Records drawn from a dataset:
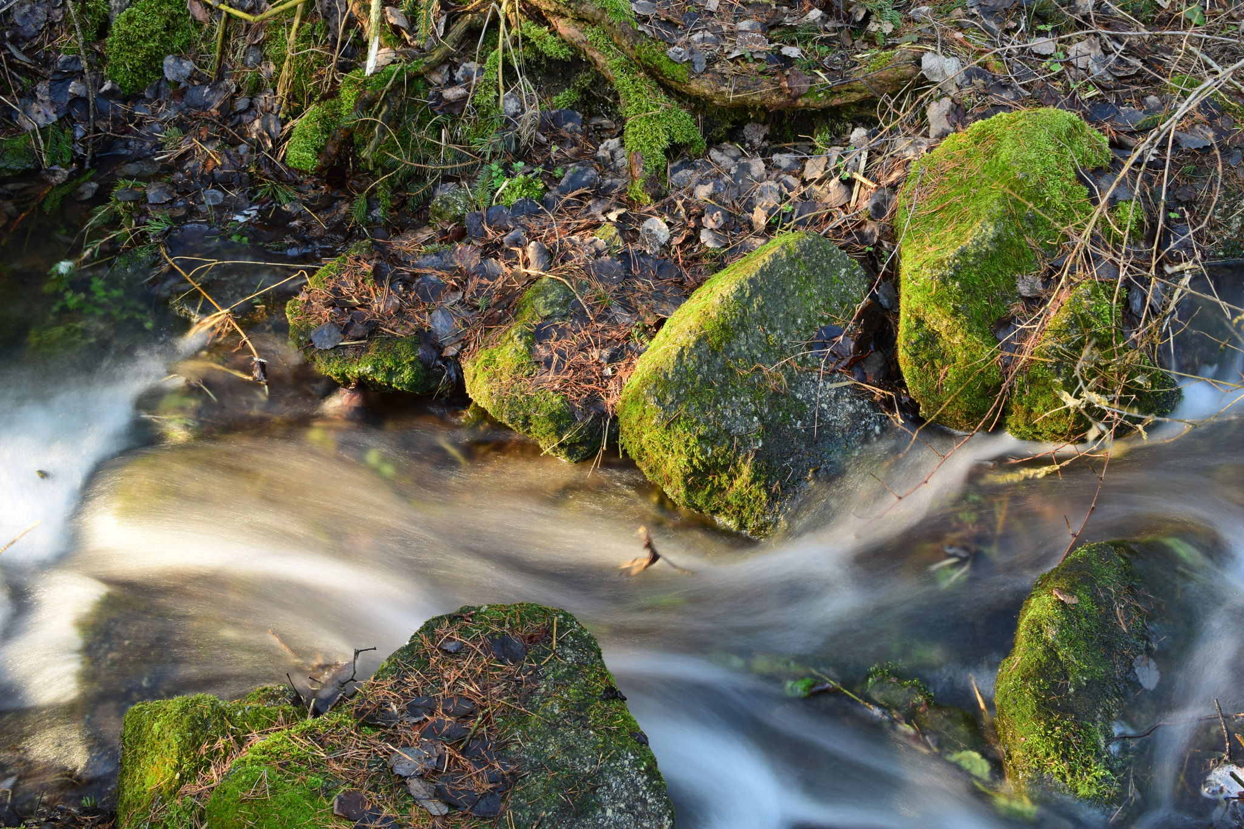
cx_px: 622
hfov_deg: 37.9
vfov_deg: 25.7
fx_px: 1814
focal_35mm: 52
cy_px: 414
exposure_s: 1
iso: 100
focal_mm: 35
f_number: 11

* * *

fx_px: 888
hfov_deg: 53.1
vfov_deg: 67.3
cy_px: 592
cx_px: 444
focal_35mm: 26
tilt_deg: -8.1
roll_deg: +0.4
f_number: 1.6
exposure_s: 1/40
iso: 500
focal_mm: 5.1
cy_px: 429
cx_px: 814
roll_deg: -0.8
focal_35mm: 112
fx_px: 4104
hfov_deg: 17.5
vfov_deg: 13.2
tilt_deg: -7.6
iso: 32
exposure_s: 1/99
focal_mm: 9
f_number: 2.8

---

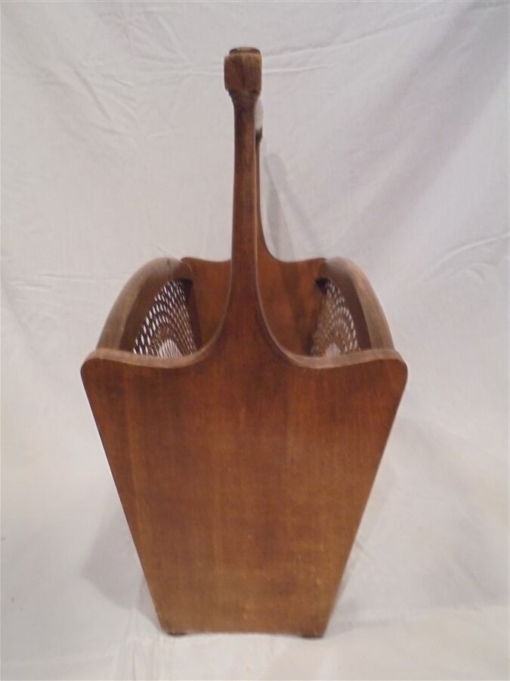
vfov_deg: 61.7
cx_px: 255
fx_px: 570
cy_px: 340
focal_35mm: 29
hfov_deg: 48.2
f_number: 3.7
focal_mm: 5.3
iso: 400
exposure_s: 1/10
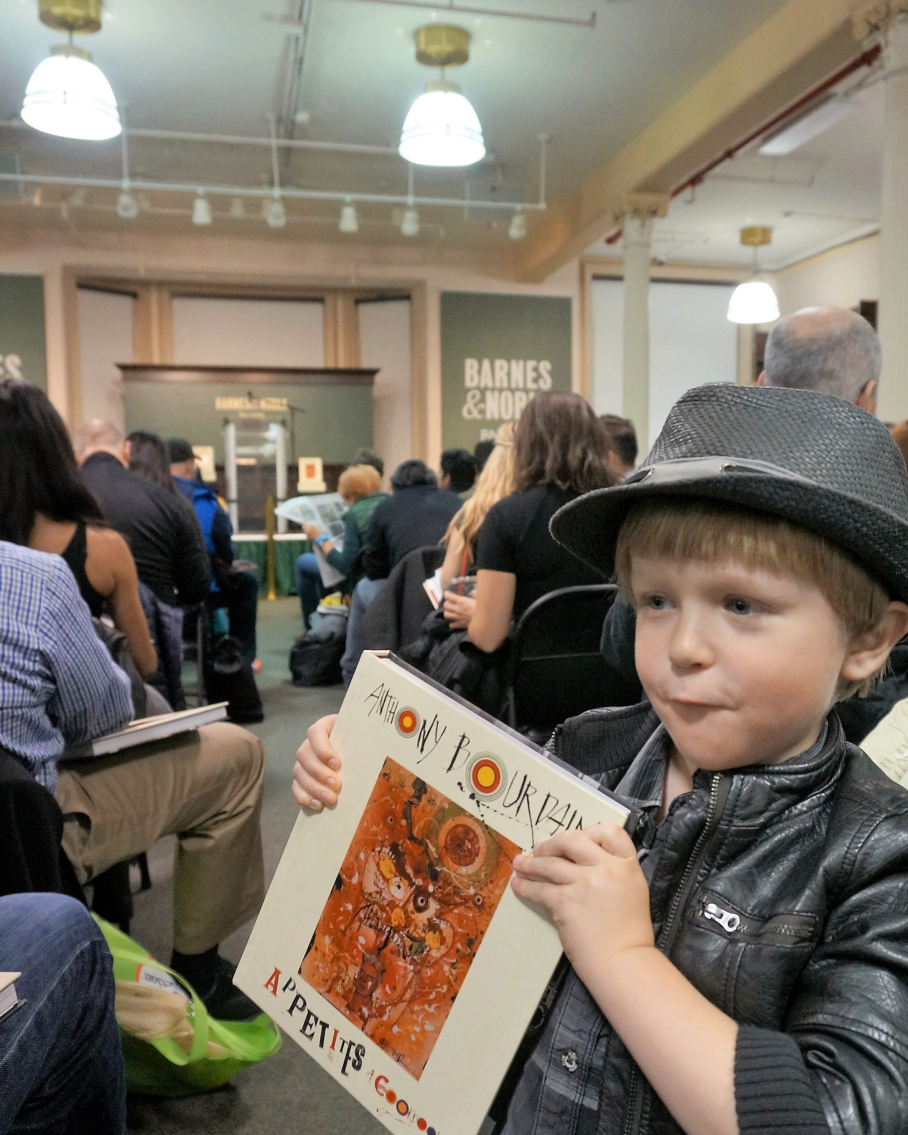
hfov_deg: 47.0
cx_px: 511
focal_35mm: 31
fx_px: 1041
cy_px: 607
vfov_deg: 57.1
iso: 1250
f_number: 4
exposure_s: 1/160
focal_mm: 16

[What to do] Starting at the line that contains "focal_35mm: 26" and stopping after the line that contains "f_number: 2.8", write out every line exactly as it appears above, and no other line.

[Task response]
focal_35mm: 26
tilt_deg: -8.1
roll_deg: +0.4
f_number: 1.6
exposure_s: 1/40
iso: 500
focal_mm: 5.1
cy_px: 429
cx_px: 814
roll_deg: -0.8
focal_35mm: 112
fx_px: 4104
hfov_deg: 17.5
vfov_deg: 13.2
tilt_deg: -7.6
iso: 32
exposure_s: 1/99
focal_mm: 9
f_number: 2.8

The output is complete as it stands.